Cloyd Webb

Profile
- Positions: Linebacker, End

Personal information
- Born: February 13, 1942 East St. Louis, Illinois, U.S.
- Died: March 15, 1991 (aged 49) Milwaukee, Wisconsin, U.S.
- Listed height: 6 ft 5 in (1.96 m)
- Listed weight: 225 lb (102 kg)

Career information
- College: Iowa
- NFL draft: 1964 (13th round, 182nd overall pick)
- AFL draft: 1964 (11th round, 85th overall pick)

Career history
- 1965: Winnipeg Blue Bombers
- 1965: Hamilton Tiger-Cats

Awards and highlights
- Grey Cup champion (1965); Second-team All-Big Ten (1963);

= Cloyd Webb =

American gridiron football player (1942–1991)

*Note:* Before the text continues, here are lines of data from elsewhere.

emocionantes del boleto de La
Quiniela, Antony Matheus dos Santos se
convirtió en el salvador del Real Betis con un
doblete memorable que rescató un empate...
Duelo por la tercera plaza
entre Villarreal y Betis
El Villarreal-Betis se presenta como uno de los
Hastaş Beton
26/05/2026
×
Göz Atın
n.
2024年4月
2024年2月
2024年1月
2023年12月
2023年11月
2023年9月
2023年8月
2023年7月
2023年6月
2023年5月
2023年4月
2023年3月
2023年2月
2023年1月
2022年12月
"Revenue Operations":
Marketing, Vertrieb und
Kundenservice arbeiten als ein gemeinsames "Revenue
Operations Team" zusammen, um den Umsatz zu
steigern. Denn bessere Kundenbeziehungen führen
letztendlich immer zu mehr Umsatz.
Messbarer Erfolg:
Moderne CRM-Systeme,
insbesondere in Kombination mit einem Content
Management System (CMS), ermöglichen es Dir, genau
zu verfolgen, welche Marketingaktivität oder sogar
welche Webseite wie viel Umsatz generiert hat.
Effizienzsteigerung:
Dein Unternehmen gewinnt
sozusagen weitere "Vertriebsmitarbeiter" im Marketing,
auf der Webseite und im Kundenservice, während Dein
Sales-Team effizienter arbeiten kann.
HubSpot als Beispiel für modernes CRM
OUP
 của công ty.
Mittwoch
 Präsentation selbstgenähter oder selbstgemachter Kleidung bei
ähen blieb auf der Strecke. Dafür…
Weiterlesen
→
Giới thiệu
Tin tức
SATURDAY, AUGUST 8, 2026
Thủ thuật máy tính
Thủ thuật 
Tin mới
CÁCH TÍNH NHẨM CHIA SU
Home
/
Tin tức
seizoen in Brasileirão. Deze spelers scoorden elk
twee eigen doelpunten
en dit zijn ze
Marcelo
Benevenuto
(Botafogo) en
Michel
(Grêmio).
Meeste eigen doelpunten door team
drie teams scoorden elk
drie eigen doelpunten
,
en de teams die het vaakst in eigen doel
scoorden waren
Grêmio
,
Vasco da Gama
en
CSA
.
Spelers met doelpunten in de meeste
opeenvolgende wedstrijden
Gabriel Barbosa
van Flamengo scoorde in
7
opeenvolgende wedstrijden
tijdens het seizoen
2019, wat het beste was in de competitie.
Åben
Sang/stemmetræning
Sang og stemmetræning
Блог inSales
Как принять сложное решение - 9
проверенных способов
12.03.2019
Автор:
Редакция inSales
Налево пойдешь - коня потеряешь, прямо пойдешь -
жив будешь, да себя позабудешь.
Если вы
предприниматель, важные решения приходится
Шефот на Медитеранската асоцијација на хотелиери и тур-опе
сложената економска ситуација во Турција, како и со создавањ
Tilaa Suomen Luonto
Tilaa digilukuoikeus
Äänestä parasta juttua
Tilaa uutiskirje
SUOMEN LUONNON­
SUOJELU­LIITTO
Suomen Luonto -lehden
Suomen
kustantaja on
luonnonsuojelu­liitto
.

Cloyd William Webb (February 13, 1942 – March 15, 1991) was an American professional football player who played for the Hamilton Tiger-Cats and Winnipeg Blue Bombers. He won the Grey Cup with the Tiger-Cats in 1965. He played college football at the University of Iowa, where he was also an All-American discus thrower for the Iowa Hawkeyes track and field team. Webb was drafted by the Chicago Bears in the 13th round of the 1964 NFL draft, but did not play in the league.